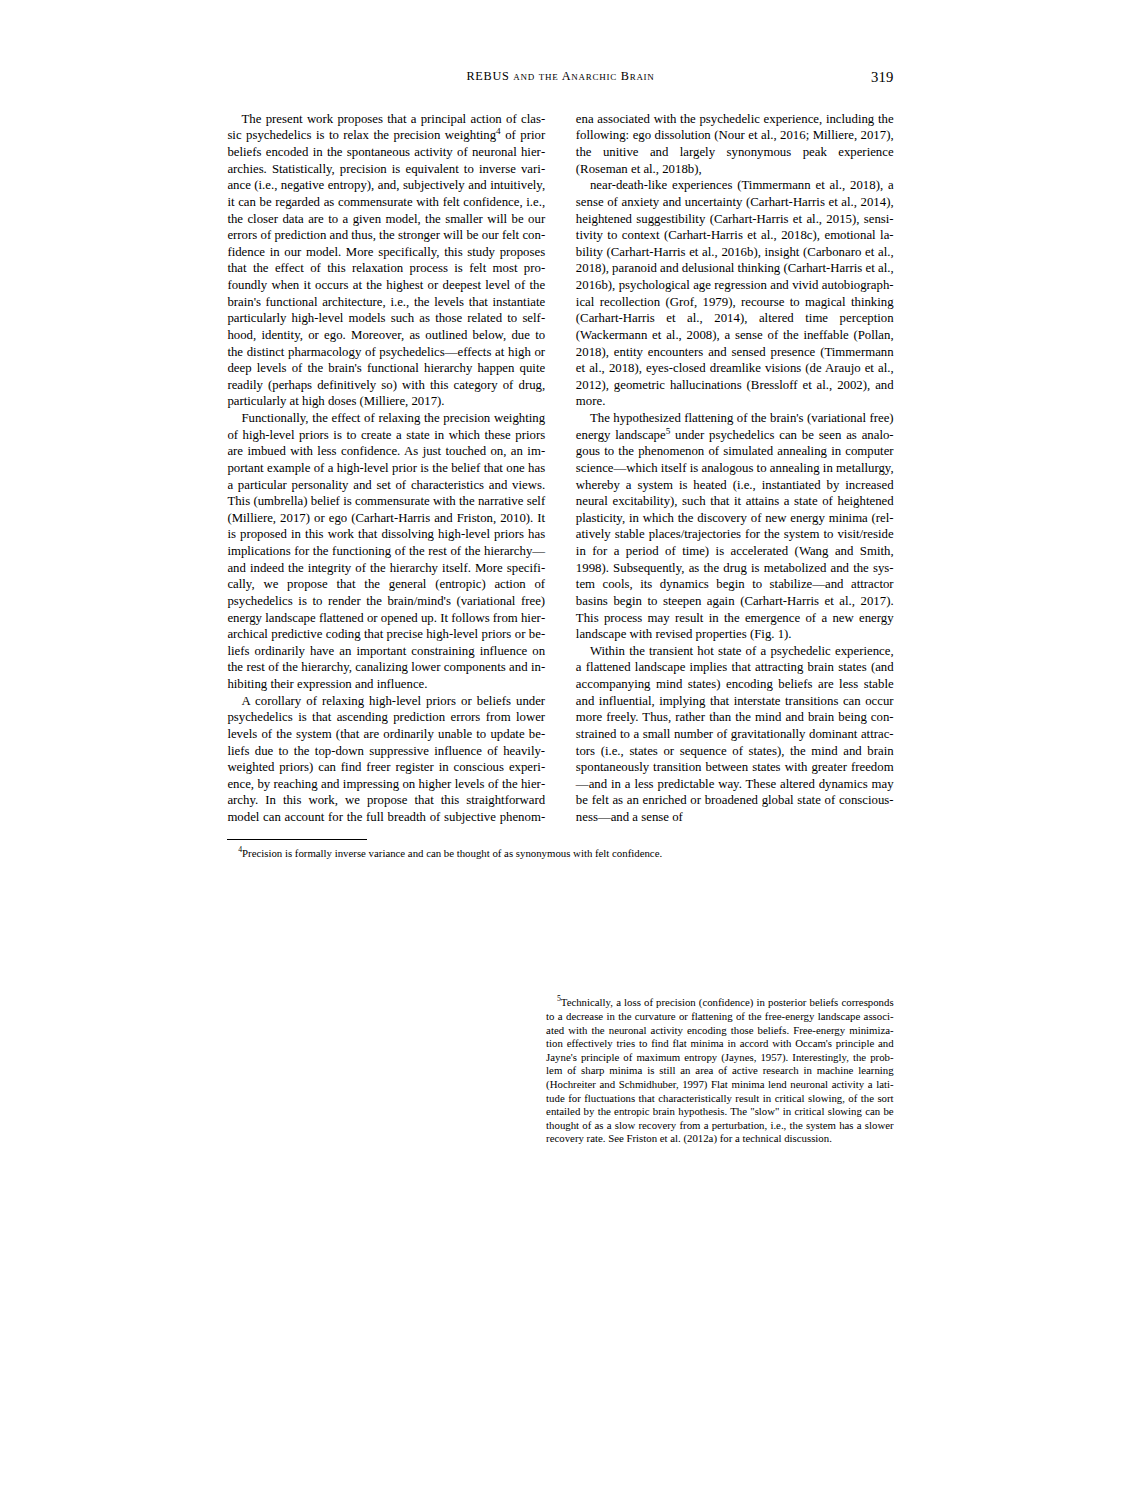REBUS and the Anarchic Brain 319
The present work proposes that a principal action of classic psychedelics is to relax the precision weighting4 of prior beliefs encoded in the spontaneous activity of neuronal hierarchies. Statistically, precision is equivalent to inverse variance (i.e., negative entropy), and, subjectively and intuitively, it can be regarded as commensurate with felt confidence, i.e., the closer data are to a given model, the smaller will be our errors of prediction and thus, the stronger will be our felt confidence in our model. More specifically, this study proposes that the effect of this relaxation process is felt most profoundly when it occurs at the highest or deepest level of the brain's functional architecture, i.e., the levels that instantiate particularly high-level models such as those related to selfhood, identity, or ego. Moreover, as outlined below, due to the distinct pharmacology of psychedelics—effects at high or deep levels of the brain's functional hierarchy happen quite readily (perhaps definitively so) with this category of drug, particularly at high doses (Milliere, 2017).
Functionally, the effect of relaxing the precision weighting of high-level priors is to create a state in which these priors are imbued with less confidence. As just touched on, an important example of a high-level prior is the belief that one has a particular personality and set of characteristics and views. This (umbrella) belief is commensurate with the narrative self (Milliere, 2017) or ego (Carhart-Harris and Friston, 2010). It is proposed in this work that dissolving high-level priors has implications for the functioning of the rest of the hierarchy—and indeed the integrity of the hierarchy itself. More specifically, we propose that the general (entropic) action of psychedelics is to render the brain/mind's (variational free) energy landscape flattened or opened up. It follows from hierarchical predictive coding that precise high-level priors or beliefs ordinarily have an important constraining influence on the rest of the hierarchy, canalizing lower components and inhibiting their expression and influence.
A corollary of relaxing high-level priors or beliefs under psychedelics is that ascending prediction errors from lower levels of the system (that are ordinarily unable to update beliefs due to the top-down suppressive influence of heavily-weighted priors) can find freer register in conscious experience, by reaching and impressing on higher levels of the hierarchy. In this work, we propose that this straightforward model can account for the full breadth of subjective phenomena associated with the psychedelic experience, including the following: ego dissolution (Nour et al., 2016; Milliere, 2017), the unitive and largely synonymous peak experience (Roseman et al., 2018b),
near-death-like experiences (Timmermann et al., 2018), a sense of anxiety and uncertainty (Carhart-Harris et al., 2014), heightened suggestibility (Carhart-Harris et al., 2015), sensitivity to context (Carhart-Harris et al., 2018c), emotional lability (Carhart-Harris et al., 2016b), insight (Carbonaro et al., 2018), paranoid and delusional thinking (Carhart-Harris et al., 2016b), psychological age regression and vivid autobiographical recollection (Grof, 1979), recourse to magical thinking (Carhart-Harris et al., 2014), altered time perception (Wackermann et al., 2008), a sense of the ineffable (Pollan, 2018), entity encounters and sensed presence (Timmermann et al., 2018), eyes-closed dreamlike visions (de Araujo et al., 2012), geometric hallucinations (Bressloff et al., 2002), and more.
The hypothesized flattening of the brain's (variational free) energy landscape5 under psychedelics can be seen as analogous to the phenomenon of simulated annealing in computer science—which itself is analogous to annealing in metallurgy, whereby a system is heated (i.e., instantiated by increased neural excitability), such that it attains a state of heightened plasticity, in which the discovery of new energy minima (relatively stable places/trajectories for the system to visit/reside in for a period of time) is accelerated (Wang and Smith, 1998). Subsequently, as the drug is metabolized and the system cools, its dynamics begin to stabilize—and attractor basins begin to steepen again (Carhart-Harris et al., 2017). This process may result in the emergence of a new energy landscape with revised properties (Fig. 1).
Within the transient hot state of a psychedelic experience, a flattened landscape implies that attracting brain states (and accompanying mind states) encoding beliefs are less stable and influential, implying that interstate transitions can occur more freely. Thus, rather than the mind and brain being constrained to a small number of gravitationally dominant attractors (i.e., states or sequence of states), the mind and brain spontaneously transition between states with greater freedom—and in a less predictable way. These altered dynamics may be felt as an enriched or broadened global state of consciousness—and a sense of
4Precision is formally inverse variance and can be thought of as synonymous with felt confidence.
5Technically, a loss of precision (confidence) in posterior beliefs corresponds to a decrease in the curvature or flattening of the free-energy landscape associated with the neuronal activity encoding those beliefs. Free-energy minimization effectively tries to find flat minima in accord with Occam's principle and Jayne's principle of maximum entropy (Jaynes, 1957). Interestingly, the problem of sharp minima is still an area of active research in machine learning (Hochreiter and Schmidhuber, 1997) Flat minima lend neuronal activity a latitude for fluctuations that characteristically result in critical slowing, of the sort entailed by the entropic brain hypothesis. The "slow" in critical slowing can be thought of as a slow recovery from a perturbation, i.e., the system has a slower recovery rate. See Friston et al. (2012a) for a technical discussion.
════════
■ EXERCISE GOAL: Everything from the first line of the records through the line containing "The present work" should be repeated exactly, with the pictures left out.

■ EXERCISE RESPONSE:
REBUS and the Anarchic Brain 319
The present work proposes that a principal action of classic psychedelics is to relax the precision weighting4 of prior beliefs encoded in the spontaneous activity of neuronal hierarchies. Statistically, precision is equivalent to inverse variance (i.e., negative entropy), and, subjectively and intuitively, it can be regarded as commensurate with felt confidence, i.e., the closer data are to a given model, the smaller will be our errors of prediction and thus, the stronger will be our felt confidence in our model. More specifically, this study proposes that the effect of this relaxation process is felt most profoundly when it occurs at the highest or deepest level of the brain's functional architecture, i.e., the levels that instantiate particularly high-level models such as those related to selfhood, identity, or ego. Moreover, as outlined below, due to the distinct pharmacology of psychedelics—effects at high or deep levels of the brain's functional hierarchy happen quite readily (perhaps definitively so) with this category of drug, particularly at high doses (Milliere, 2017).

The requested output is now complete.